Ballata del ragazzo perso e Nefertiti

#inordinsparso

1- Del ragazzo perso e del bacarozzo opportunista

Una sera di ottobre nella citta’ del grigio e del frastuono,il ragazzo perso,come ogni settimana, si preparava per scendere   nella stazione delle anime buie,dove le luci sono milioni,la gente corre e non vede,dove altri persi come lui vanno avanti e indietro cercando di trovare qualcosa nel niente e soprattutto il modo più’ veloce per lasciare quel buco nero di luci e solitudine.
Il ragazzo perso aveva,nella vita,dovuto affrontare mille fantasmi e ancora mille ne aveva davanti. Gli occhi li aveva bassi perché le sue strade erano sempre in salita,ma nonostante tutto voleva aiutare altri persi come lui a trovare la strada o semplicemente un po’ di luce,anche se per poco.
Quella sera di ottobre era diversa,l’aria era profumata,perfino nell’inferno di luci,perfino nell’abbisso che stomaca e solitamente emana odori forti di disperazione e miseria.
Andò nella taverna del bacarozzo opportunista,rituale inevitabile prima di scendere nell’Ade,bisogna purificare lo spirito e trovare nuove cavie da immolare sull’altare del consenso del foro virtuale.
Nella taverna si preparavano pozioni e cibo,il calderone era sempre acceso,gli anziani allegri cucinavano e ridevano e offrivano bicchierini agli avventori occasionali.
Il ragazzo perso non era più’ un avventore occasionale oramai da molto tempo,gli anni passarono e lui divenne cliente abituale e aiuto traghettore. Il bicchierino che gli offrirono la prima volta,gli piacque talmente tanto che decise di tornare e tornare.
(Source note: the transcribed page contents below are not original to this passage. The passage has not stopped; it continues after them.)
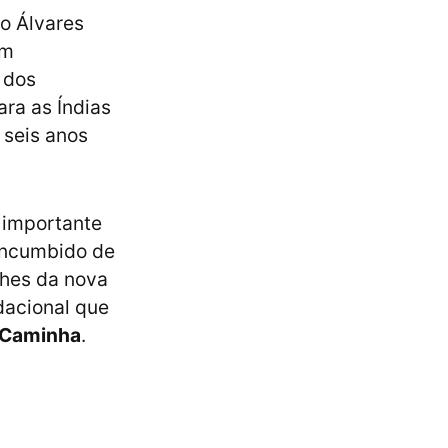
o Álvares
um
 dos
ara as Índias
 seis anos
 importante
 incumbido de
lhes da nova
dacional que
e Caminha
.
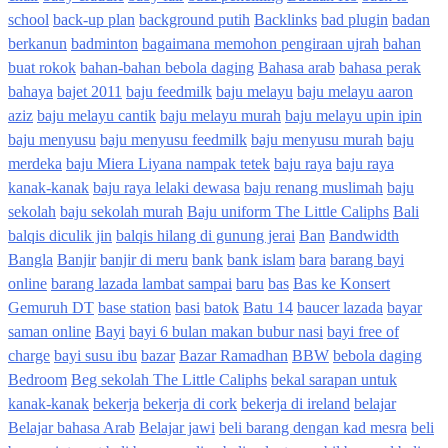
school
back-up plan
background putih
Backlinks
bad plugin
badan
berkanun
badminton
bagaimana memohon pengiraan ujrah
bahan
buat rokok
bahan-bahan bebola daging
Bahasa arab
bahasa perak
bahaya
bajet 2011
baju feedmilk
baju melayu
baju melayu aaron
aziz
baju melayu cantik
baju melayu murah
baju melayu upin ipin
baju menyusu
baju menyusu feedmilk
baju menyusu murah
baju
merdeka
baju Miera Liyana nampak tetek
baju raya
baju raya
kanak-kanak
baju raya lelaki dewasa
baju renang muslimah
baju
sekolah
baju sekolah murah
Baju uniform The Little Caliphs
Bali
balqis diculik jin
balqis hilang di gunung jerai
Ban
Bandwidth
Bangla
Banjir
banjir di meru
bank
bank islam
bara
barang bayi
online
barang lazada lambat sampai
baru
bas
Bas ke Konsert
Gemuruh DT
base station
basi
batok
Batu 14
baucer lazada
bayar
saman online
Bayi
bayi 6 bulan makan bubur nasi
bayi free of
charge
bayi susu ibu
bazar
Bazar Ramadhan
BBW
bebola daging
Bedroom
Beg sekolah The Little Caliphs
bekal sarapan untuk
kanak-kanak
bekerja
bekerja di cork
bekerja di ireland
belajar
Belajar bahasa Arab
Belajar jawi
beli barang dengan kad mesra
beli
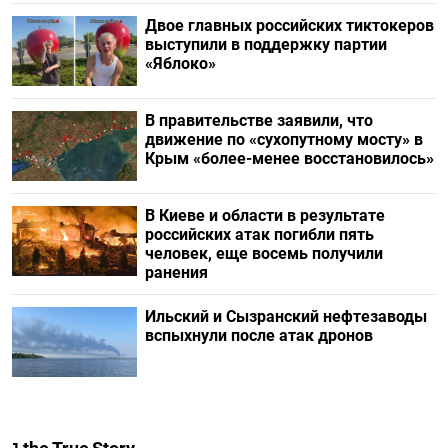
Двое главных российских тиктокеров
выступили в поддержку партии
«Яблоко»
В правительстве заявили, что
движение по «сухопутному мосту» в
Крым «более-менее восстановилось»
В Киеве и области в результате
российских атак погибли пять
человек, еще восемь получили
ранения
Ильский и Сызранский нефтезаводы
вспыхнули после атак дронов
Forse il calore degli anziani lo faceva stare bene,anche se a volte incontrava personaggi singolari,come lo stesso bacarozzo opportunista,il proprietario della taverna e capo delegazione per la stazione delle anime buie.
Del  bacarozzo si sa’ poco o niente,ha studiato nel collegio dove altri bacarozzi si formano,specializzandosi in fori virtuali e vetrine mistiche,dove con sorrisi tirati e occhi sbarrati,ti invita a prendere parte al grande circo. Ti scrive,ti lusinga e ti attira,tutto per farti bere il primo bicchierino di opportunismo,sperando che presto tu ne possa diventare dipendente.
Fortunatamente il ragazzo perso aveva bevuto il suo primo bicchierino direttamente dalle mani degli anziani,che vedendolo perso,lo accolsero e con
amore lo fecero accomodare nella taverna,da allora quella divenne per lui una seconda casa o forse la prima.